> [The data]:
□ □ □ □
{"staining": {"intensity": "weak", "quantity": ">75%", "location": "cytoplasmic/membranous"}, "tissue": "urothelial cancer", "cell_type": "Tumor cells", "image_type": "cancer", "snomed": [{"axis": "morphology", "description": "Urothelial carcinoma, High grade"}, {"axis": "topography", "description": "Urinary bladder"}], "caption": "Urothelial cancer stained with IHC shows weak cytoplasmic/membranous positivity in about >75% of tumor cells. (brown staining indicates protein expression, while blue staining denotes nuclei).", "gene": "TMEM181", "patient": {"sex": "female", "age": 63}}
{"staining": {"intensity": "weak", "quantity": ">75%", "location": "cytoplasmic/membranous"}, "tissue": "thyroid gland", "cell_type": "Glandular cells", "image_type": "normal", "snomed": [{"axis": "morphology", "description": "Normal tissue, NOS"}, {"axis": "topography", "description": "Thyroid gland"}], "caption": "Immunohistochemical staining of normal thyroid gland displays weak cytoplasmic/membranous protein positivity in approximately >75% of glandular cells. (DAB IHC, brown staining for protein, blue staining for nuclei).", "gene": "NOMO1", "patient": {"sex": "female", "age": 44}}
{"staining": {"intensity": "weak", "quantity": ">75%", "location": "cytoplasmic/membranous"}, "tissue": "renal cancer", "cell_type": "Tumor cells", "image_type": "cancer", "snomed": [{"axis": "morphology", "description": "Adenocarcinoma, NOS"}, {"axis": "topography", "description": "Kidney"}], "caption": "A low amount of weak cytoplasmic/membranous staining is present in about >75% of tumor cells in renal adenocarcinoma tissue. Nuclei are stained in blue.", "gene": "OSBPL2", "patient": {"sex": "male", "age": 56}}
□ □ □ □
All of the material should be given again, character for character.

{"staining": {"intensity": "weak", "quantity": ">75%", "location": "cytoplasmic/membranous"}, "tissue": "urothelial cancer", "cell_type": "Tumor cells", "image_type": "cancer", "snomed": [{"axis": "morphology", "description": "Urothelial carcinoma, High grade"}, {"axis": "topography", "description": "Urinary bladder"}], "caption": "Urothelial cancer stained with IHC shows weak cytoplasmic/membranous positivity in about >75% of tumor cells. (brown staining indicates protein expression, while blue staining denotes nuclei).", "gene": "TMEM181", "patient": {"sex": "female", "age": 63}}
{"staining": {"intensity": "weak", "quantity": ">75%", "location": "cytoplasmic/membranous"}, "tissue": "thyroid gland", "cell_type": "Glandular cells", "image_type": "normal", "snomed": [{"axis": "morphology", "description": "Normal tissue, NOS"}, {"axis": "topography", "description": "Thyroid gland"}], "caption": "Immunohistochemical staining of normal thyroid gland displays weak cytoplasmic/membranous protein positivity in approximately >75% of glandular cells. (DAB IHC, brown staining for protein, blue staining for nuclei).", "gene": "NOMO1", "patient": {"sex": "female", "age": 44}}
{"staining": {"intensity": "weak", "quantity": ">75%", "location": "cytoplasmic/membranous"}, "tissue": "renal cancer", "cell_type": "Tumor cells", "image_type": "cancer", "snomed": [{"axis": "morphology", "description": "Adenocarcinoma, NOS"}, {"axis": "topography", "description": "Kidney"}], "caption": "A low amount of weak cytoplasmic/membranous staining is present in about >75% of tumor cells in renal adenocarcinoma tissue. Nuclei are stained in blue.", "gene": "OSBPL2", "patient": {"sex": "male", "age": 56}}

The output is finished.